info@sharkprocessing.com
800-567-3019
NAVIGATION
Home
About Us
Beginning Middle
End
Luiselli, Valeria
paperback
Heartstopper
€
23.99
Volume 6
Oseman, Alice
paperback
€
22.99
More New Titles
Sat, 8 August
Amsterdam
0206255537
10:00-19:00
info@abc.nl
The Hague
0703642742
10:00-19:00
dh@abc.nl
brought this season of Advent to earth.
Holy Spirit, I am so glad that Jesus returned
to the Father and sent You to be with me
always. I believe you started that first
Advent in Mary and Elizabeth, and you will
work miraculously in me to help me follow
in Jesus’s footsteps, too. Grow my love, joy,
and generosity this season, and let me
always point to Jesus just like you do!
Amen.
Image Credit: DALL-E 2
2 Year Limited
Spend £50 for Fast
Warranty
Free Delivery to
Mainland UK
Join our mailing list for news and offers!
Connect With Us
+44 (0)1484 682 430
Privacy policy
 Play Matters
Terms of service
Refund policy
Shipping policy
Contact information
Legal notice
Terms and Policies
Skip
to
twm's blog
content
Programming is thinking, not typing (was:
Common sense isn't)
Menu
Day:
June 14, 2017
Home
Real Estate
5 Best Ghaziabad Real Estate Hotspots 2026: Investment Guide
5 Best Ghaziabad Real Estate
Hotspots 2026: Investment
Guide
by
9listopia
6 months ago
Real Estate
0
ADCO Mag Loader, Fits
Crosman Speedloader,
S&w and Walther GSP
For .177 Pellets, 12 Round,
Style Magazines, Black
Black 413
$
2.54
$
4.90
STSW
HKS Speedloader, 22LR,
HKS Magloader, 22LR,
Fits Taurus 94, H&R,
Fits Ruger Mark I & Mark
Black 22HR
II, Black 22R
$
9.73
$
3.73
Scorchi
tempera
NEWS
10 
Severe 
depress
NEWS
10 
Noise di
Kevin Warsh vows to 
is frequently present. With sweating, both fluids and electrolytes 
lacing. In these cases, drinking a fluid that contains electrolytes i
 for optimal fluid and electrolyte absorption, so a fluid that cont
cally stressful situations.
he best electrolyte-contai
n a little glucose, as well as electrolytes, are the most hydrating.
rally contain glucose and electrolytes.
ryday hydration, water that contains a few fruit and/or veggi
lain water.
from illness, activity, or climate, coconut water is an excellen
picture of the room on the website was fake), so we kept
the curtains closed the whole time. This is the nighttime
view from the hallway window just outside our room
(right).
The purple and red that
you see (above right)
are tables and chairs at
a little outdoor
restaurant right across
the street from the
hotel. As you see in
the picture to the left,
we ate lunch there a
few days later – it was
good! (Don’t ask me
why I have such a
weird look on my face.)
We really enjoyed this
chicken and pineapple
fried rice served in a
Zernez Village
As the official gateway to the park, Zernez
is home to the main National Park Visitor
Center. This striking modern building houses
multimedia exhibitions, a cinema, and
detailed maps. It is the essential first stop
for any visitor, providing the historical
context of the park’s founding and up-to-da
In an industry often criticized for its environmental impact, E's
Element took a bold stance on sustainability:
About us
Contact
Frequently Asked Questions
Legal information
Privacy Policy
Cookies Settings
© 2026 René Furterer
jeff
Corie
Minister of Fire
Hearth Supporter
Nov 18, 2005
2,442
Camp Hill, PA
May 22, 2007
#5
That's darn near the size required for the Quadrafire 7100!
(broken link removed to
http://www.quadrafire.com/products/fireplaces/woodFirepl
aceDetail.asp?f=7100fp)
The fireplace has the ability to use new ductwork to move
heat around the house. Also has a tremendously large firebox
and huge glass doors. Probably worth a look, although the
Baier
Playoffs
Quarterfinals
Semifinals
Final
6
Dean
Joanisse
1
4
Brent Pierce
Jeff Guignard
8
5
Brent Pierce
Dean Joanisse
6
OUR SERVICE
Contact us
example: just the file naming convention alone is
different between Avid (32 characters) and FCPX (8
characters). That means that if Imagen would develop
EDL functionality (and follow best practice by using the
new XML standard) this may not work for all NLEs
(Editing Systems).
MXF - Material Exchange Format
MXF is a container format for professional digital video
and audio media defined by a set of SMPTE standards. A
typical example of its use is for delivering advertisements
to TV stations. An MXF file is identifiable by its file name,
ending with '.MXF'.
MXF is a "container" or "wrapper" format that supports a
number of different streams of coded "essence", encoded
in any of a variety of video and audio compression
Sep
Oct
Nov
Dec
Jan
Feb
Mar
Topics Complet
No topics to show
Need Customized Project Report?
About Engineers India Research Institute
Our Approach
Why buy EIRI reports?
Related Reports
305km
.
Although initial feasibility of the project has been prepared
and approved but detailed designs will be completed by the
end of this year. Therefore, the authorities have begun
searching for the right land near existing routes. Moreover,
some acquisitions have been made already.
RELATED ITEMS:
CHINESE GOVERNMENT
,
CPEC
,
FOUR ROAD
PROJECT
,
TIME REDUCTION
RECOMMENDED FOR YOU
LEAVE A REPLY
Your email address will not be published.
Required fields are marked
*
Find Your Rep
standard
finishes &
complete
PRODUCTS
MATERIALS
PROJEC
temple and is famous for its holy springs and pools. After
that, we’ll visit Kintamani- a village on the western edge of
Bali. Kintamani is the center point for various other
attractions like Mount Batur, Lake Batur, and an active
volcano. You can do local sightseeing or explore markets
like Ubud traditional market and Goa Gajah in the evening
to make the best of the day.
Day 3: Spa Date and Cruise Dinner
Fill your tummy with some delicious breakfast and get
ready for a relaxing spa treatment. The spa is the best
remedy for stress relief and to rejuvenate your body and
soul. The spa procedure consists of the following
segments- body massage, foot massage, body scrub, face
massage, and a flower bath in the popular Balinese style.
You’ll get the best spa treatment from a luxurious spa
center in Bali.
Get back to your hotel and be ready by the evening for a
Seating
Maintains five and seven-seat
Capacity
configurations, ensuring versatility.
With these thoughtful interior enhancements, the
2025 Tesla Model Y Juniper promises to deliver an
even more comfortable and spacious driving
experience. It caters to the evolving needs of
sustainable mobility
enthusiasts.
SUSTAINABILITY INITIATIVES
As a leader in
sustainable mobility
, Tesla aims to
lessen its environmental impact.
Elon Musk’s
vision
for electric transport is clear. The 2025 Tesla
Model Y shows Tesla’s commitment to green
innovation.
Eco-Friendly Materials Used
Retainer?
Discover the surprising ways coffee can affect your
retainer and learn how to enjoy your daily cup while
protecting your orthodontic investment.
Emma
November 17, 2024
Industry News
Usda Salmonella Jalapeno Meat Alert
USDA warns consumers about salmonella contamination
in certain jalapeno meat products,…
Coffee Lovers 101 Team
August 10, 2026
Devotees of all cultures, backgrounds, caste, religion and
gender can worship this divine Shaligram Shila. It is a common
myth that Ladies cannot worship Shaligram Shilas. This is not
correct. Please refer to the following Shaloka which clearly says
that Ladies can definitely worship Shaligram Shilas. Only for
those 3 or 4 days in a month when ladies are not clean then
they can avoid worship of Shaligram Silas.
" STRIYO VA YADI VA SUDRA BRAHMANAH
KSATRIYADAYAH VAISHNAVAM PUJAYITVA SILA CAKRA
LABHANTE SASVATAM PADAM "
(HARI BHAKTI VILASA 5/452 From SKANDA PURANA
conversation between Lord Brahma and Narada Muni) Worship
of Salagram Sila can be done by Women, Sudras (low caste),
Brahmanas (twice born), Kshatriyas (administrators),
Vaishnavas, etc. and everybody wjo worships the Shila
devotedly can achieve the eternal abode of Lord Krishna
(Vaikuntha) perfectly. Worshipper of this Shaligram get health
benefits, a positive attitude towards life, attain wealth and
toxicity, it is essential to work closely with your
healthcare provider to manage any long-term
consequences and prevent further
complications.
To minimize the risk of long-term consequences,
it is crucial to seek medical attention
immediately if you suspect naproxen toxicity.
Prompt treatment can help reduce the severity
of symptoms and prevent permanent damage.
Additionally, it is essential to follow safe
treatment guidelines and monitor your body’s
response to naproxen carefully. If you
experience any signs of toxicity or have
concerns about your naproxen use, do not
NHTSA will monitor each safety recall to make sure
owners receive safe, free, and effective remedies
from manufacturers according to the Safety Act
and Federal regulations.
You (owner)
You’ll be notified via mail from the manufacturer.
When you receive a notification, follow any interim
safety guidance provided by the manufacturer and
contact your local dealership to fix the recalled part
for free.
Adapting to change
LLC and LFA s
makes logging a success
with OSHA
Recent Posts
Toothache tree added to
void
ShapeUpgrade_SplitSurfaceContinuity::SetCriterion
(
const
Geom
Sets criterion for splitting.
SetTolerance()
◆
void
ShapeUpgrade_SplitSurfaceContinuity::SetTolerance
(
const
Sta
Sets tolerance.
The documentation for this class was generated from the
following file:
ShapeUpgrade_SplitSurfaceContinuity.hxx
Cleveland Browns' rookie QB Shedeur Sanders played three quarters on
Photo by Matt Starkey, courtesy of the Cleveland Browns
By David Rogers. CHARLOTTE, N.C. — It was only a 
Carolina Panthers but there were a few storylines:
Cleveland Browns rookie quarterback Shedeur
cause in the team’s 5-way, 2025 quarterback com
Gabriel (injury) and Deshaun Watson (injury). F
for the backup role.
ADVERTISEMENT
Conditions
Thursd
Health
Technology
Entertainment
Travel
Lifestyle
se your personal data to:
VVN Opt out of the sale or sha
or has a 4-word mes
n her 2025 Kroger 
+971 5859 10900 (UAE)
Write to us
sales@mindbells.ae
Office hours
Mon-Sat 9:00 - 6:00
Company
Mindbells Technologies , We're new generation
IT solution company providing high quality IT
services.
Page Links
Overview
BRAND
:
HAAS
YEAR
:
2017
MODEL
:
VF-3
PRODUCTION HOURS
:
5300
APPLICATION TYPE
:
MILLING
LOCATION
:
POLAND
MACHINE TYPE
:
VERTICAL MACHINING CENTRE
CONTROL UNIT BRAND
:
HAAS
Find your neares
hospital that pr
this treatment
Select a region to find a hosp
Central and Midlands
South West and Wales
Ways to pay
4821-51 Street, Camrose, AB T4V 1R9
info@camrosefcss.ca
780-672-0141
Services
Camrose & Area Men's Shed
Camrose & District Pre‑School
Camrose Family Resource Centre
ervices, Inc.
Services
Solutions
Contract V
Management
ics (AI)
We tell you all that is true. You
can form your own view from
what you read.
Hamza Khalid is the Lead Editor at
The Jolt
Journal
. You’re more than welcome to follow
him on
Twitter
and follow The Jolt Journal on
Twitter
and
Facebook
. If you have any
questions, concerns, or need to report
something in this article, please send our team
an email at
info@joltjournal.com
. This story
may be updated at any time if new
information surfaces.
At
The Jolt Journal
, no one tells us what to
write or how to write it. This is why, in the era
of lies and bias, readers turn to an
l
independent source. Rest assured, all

-*-

Put the listing, from its first line up to and including the line with "info@abc.nl", into a Markdown table with the columns Row and Text, numbering each line and leaving out any blank lines.

| Row | Text |
|---|---|
| 1 | info@sharkprocessing.com |
| 2 | 800-567-3019 |
| 3 | NAVIGATION |
| 4 | Home |
| 5 | About Us |
| 6 | Beginning Middle |
| 7 | End |
| 8 | Luiselli, Valeria |
| 9 | paperback |
| 10 | Heartstopper |
| 11 | € |
| 12 | 23.99 |
| 13 | Volume 6 |
| 14 | Oseman, Alice |
| 15 | paperback |
| 16 | € |
| 17 | 22.99 |
| 18 | More New Titles |
| 19 | Sat, 8 August |
| 20 | Amsterdam |
| 21 | 0206255537 |
| 22 | 10:00-19:00 |
| 23 | info@abc.nl |